— Exercise details —
How many lines in the data below contain the string "distance"? State that number only.

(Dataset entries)
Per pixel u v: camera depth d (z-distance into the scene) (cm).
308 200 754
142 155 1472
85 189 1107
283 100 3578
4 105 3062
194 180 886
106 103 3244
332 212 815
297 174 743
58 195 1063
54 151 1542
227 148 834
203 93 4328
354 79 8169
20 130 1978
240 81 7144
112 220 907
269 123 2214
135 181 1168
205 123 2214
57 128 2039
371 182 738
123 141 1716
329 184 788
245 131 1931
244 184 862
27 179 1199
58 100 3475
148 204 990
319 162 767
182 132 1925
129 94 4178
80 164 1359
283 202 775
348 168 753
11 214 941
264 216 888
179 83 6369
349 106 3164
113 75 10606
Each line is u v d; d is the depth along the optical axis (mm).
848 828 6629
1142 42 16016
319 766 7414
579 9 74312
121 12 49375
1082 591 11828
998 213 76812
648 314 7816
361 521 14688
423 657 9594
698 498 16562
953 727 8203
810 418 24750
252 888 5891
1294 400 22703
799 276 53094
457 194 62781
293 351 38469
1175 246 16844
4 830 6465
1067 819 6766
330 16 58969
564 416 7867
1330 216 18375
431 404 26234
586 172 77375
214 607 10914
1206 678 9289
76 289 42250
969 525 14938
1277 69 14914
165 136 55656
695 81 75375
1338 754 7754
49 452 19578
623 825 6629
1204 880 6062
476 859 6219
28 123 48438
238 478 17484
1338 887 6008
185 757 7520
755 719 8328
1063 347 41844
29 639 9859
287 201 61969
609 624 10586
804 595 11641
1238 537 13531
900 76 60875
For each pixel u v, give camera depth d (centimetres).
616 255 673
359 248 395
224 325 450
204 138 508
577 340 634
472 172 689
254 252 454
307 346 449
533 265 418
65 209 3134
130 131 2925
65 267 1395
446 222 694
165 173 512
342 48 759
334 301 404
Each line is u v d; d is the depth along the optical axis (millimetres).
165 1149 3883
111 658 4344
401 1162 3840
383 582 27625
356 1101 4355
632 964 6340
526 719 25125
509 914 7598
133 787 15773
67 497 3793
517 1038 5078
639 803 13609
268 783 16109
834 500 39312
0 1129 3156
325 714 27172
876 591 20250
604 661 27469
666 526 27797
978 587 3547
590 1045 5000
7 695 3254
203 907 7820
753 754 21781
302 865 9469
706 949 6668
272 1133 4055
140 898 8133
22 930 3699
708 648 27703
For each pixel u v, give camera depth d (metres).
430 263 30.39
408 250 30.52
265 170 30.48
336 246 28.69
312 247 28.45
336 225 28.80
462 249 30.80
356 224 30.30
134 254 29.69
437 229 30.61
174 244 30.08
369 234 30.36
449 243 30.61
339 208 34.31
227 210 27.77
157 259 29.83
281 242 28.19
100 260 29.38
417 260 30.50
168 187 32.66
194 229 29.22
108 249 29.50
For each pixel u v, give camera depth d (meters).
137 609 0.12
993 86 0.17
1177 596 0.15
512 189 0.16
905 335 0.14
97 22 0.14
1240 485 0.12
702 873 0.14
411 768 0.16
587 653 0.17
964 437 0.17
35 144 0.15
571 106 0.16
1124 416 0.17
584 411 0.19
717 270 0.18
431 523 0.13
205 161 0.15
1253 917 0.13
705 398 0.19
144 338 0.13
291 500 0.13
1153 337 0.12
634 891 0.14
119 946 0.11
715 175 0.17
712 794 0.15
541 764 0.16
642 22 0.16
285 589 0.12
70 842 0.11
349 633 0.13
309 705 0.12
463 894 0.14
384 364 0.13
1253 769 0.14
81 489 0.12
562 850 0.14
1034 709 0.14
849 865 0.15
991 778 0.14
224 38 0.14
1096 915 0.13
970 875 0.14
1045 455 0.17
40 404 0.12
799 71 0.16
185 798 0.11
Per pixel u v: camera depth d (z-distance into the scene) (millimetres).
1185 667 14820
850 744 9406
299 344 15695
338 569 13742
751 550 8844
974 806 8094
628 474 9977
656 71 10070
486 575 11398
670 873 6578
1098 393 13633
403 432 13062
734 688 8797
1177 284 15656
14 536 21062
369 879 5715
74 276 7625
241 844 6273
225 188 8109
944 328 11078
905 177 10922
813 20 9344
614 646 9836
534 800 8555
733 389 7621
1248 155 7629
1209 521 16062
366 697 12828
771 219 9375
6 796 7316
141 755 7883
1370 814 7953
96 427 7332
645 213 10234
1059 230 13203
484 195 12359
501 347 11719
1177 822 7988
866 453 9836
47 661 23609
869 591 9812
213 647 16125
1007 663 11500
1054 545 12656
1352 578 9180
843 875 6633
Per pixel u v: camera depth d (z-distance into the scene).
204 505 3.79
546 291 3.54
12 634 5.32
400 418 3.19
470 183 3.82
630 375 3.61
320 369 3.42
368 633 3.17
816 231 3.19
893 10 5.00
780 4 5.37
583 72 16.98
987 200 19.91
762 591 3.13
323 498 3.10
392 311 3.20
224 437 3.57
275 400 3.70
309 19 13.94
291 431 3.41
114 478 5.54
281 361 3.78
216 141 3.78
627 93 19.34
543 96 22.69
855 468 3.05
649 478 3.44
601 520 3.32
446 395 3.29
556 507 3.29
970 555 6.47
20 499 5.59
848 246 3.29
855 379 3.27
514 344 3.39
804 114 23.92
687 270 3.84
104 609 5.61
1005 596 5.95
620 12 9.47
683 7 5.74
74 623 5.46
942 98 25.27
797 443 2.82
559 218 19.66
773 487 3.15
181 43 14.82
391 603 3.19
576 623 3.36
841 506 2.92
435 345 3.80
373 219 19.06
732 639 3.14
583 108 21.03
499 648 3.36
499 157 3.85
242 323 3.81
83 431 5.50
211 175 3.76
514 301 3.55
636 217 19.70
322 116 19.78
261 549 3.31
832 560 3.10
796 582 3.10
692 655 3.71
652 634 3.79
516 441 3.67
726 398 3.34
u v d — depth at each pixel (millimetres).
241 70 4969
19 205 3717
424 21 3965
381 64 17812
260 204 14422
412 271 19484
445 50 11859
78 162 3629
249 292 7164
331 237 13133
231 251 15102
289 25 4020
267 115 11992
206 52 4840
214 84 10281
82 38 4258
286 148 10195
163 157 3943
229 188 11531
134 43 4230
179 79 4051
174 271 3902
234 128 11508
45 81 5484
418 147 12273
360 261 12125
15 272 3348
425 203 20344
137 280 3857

— Exercise answer —
3